Understanding Sync Across Engines

There are 2 types of engines in Firebolt - General purpose engines and Analytics engines.

General purpose engines can do everything analytics engines do, but can also write data to Firebolt tables. They are designed for database creation, data ingestion, and extract, load, and transform (ELT) operations. A database can have only one general purpose engine running at a time.

Analytics engines are read-only and are designed for queries that do not ingest data. They can’t write values. You can run as many analytics engines as you need at the same time.

Since analytics engines are read-only, all changes to data and schemas are done on a general purpose engine, and then synced to the analytics engines.

Syncing Changes to Data

Data changes are synced to all running analytics engines every 10 minutes. If the data changes are large, it will take additional time for all changes to be applied.

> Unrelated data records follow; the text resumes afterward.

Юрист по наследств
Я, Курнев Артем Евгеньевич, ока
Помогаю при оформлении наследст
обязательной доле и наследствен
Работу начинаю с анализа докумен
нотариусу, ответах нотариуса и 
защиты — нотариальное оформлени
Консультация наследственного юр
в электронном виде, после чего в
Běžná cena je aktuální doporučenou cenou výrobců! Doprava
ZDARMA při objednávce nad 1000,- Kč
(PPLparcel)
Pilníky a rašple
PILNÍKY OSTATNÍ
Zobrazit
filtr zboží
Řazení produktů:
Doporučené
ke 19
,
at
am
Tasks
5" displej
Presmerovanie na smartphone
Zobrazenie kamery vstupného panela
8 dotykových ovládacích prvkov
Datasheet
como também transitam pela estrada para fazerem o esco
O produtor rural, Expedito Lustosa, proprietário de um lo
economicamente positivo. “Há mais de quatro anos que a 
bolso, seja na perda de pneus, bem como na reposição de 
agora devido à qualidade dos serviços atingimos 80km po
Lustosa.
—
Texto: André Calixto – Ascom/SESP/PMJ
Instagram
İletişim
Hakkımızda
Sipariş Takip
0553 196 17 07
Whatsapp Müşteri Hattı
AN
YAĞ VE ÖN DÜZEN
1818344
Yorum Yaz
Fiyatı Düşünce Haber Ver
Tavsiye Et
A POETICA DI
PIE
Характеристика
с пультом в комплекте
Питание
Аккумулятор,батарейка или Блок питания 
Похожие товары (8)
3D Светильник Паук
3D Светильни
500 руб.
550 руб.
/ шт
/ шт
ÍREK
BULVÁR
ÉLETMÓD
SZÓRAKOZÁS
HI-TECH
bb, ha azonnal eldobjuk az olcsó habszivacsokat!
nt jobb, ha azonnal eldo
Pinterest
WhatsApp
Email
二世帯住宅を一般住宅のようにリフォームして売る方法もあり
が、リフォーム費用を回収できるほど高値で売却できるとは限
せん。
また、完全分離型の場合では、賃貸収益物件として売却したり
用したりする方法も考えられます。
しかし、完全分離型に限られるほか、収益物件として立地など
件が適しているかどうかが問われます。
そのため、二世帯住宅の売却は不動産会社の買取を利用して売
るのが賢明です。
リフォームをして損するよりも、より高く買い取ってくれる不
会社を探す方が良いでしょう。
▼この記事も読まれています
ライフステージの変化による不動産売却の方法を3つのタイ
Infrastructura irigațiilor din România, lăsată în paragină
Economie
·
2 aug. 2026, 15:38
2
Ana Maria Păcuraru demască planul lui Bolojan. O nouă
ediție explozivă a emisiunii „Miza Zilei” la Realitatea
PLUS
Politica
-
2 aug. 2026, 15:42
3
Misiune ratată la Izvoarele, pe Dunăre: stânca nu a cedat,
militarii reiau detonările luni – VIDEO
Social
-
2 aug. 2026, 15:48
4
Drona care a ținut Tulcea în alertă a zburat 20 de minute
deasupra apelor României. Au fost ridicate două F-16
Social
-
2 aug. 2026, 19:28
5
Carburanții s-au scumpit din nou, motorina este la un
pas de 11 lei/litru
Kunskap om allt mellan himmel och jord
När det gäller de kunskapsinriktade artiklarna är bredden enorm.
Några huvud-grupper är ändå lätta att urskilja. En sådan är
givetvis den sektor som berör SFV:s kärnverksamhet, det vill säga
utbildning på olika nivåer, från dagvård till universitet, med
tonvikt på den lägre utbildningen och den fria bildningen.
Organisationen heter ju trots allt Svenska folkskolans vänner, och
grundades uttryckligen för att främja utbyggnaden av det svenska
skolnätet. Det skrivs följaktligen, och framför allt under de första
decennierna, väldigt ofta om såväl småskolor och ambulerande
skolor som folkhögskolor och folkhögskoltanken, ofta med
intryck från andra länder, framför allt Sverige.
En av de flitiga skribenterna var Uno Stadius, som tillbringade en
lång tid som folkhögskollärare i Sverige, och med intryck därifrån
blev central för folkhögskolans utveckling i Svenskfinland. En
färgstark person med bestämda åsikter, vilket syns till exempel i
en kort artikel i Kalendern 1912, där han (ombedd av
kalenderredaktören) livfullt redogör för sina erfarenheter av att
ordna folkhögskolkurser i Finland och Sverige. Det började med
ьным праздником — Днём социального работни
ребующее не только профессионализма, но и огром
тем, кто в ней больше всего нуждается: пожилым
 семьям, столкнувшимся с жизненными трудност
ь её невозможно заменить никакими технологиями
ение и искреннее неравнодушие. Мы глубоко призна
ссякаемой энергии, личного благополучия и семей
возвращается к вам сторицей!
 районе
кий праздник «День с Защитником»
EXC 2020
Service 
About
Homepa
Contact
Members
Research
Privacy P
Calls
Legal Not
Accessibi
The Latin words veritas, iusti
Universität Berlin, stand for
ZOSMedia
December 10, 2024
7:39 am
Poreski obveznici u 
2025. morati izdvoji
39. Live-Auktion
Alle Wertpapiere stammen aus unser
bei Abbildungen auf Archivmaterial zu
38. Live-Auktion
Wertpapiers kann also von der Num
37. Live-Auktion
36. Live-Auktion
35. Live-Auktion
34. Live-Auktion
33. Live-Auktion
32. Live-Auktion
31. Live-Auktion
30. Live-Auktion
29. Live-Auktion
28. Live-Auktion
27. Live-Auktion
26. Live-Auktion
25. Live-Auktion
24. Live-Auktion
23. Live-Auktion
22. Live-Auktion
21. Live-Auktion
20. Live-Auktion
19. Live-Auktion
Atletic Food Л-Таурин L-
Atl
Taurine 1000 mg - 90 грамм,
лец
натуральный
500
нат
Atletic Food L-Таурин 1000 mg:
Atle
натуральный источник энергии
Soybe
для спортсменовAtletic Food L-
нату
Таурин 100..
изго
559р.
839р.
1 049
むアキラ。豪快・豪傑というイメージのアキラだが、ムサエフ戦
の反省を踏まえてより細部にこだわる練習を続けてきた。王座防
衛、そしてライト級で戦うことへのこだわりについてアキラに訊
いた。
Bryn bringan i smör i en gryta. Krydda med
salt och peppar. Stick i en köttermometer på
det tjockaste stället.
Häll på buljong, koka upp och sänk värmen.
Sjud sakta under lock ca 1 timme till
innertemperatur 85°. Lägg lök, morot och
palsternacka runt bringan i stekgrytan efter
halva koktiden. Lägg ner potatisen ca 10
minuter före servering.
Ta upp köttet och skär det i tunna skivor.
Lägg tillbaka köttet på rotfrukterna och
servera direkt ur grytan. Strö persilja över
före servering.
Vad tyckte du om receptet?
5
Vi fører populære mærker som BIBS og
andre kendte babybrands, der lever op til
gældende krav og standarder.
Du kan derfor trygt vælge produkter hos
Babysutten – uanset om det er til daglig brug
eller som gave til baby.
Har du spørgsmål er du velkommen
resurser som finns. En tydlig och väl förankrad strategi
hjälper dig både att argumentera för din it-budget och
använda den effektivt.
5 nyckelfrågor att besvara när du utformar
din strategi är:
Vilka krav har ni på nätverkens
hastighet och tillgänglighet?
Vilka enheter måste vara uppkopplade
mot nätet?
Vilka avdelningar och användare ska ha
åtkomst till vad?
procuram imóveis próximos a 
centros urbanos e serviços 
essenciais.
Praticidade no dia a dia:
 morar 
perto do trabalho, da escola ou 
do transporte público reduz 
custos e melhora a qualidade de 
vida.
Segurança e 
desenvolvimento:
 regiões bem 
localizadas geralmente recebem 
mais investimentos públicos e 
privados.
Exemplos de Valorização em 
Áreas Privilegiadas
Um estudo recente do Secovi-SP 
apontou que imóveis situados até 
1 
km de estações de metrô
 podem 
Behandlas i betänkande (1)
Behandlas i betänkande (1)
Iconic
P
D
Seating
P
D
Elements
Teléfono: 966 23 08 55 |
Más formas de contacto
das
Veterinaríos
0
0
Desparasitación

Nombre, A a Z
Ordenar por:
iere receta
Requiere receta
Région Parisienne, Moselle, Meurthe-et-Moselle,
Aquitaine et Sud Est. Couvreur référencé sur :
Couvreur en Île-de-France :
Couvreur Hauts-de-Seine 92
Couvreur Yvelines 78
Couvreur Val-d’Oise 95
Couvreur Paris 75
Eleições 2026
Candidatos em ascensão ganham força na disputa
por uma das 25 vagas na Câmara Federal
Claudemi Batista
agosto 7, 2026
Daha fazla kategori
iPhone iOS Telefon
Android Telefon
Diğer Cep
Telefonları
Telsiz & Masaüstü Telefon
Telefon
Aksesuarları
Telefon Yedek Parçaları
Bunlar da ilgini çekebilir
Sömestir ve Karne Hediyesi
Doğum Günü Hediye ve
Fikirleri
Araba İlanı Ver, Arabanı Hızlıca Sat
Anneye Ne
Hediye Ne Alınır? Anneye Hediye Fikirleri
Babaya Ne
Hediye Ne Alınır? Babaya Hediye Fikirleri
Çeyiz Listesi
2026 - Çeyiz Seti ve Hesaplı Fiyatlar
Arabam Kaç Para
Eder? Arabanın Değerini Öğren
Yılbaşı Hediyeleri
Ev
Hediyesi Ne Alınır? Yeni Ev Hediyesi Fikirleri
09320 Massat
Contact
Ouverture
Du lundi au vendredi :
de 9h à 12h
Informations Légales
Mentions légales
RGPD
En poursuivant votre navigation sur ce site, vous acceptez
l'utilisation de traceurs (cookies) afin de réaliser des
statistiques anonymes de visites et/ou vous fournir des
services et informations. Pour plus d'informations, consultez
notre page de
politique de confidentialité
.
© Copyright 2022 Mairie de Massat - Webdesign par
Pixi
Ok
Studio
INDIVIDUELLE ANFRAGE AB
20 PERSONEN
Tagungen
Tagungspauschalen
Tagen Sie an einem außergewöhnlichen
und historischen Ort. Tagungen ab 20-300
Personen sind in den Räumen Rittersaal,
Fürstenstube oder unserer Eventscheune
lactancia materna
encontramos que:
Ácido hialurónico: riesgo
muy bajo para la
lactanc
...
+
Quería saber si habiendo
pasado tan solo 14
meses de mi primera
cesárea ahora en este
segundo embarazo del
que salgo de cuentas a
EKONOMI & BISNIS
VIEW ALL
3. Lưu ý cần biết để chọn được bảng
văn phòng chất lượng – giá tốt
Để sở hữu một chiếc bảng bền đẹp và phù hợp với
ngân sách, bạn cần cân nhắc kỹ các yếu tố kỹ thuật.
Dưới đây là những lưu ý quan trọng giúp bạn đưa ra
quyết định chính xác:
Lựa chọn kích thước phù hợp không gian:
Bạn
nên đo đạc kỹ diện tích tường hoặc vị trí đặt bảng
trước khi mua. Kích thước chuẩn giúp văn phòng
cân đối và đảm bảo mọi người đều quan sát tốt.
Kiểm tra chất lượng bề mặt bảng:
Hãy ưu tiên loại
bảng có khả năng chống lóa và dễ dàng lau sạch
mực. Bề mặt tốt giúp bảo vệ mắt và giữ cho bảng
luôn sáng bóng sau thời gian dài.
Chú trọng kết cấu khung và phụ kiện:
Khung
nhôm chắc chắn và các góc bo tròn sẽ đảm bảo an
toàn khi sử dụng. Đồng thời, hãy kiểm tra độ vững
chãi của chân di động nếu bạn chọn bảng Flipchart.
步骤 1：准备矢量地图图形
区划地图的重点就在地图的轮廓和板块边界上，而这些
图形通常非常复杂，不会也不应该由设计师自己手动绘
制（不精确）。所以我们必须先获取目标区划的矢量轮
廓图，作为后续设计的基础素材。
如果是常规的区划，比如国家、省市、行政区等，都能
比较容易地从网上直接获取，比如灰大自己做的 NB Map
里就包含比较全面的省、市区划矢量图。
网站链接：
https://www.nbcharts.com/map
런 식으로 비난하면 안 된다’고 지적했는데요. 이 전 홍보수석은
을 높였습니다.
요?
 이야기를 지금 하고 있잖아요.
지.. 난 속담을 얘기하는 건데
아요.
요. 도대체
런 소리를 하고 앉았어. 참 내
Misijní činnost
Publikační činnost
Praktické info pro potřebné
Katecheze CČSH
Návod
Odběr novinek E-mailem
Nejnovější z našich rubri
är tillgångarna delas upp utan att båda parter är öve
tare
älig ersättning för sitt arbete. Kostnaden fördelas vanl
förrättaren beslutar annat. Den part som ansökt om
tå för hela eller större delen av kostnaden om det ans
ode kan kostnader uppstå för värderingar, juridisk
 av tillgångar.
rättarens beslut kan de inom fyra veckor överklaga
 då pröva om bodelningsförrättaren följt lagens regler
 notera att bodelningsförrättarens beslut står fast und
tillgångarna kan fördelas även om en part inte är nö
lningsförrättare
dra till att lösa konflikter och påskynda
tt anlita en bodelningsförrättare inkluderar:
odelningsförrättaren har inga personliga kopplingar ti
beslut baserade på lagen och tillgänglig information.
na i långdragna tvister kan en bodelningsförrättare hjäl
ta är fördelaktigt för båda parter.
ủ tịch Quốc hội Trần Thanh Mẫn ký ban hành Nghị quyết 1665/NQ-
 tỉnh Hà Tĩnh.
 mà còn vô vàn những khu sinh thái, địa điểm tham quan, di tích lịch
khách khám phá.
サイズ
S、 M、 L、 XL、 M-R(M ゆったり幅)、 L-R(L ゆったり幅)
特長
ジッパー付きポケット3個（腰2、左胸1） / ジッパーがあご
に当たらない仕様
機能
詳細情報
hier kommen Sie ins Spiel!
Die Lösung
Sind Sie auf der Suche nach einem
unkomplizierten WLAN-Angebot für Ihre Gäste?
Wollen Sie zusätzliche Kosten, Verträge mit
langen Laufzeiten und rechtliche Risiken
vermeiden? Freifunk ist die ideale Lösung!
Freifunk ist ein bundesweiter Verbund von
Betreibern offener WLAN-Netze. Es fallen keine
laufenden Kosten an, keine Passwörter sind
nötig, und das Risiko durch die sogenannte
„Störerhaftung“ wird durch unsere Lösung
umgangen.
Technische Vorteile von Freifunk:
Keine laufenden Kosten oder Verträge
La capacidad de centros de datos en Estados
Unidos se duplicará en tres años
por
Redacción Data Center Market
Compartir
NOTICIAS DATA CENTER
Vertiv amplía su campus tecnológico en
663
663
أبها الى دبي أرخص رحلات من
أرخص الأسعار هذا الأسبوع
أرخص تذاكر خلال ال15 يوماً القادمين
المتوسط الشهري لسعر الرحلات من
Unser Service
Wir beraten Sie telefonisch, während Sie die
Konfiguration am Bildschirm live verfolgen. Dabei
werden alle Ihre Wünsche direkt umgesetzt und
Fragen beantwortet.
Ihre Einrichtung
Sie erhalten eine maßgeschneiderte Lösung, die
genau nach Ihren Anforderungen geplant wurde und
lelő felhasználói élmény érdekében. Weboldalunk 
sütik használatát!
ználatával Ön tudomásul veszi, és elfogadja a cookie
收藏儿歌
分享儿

Data changes are synced to a non-running engine when the engine is started.

Data changes include the following activities:

  • INSERT/UPDATE/DELETE

  • DROP PARTITION

Syncing changes to schemas

Schema changes are not synced to running analytics engines. Running engines must be restarted for schema changes to be reflected in the engine.

Schema changes include the following activities:

  • DROP/CREATE TABLE

  • DROP/CREATE AGGREGATING INDEX

  • DROP/CREATE JOIN INDEX

  • DROP/CREATE VIEW

Note - schema changes block data changes

It is important to note that if a table schema is changed, data changes for that table will no longer be synced to running engines. A common pattern is to drop a table, create it with the same set of columns, and insert a new set of data. Because of the initial schema change (DROP/CREATE), subsequent data changes will not sync to running analytics engines, even though the table structure has not changed.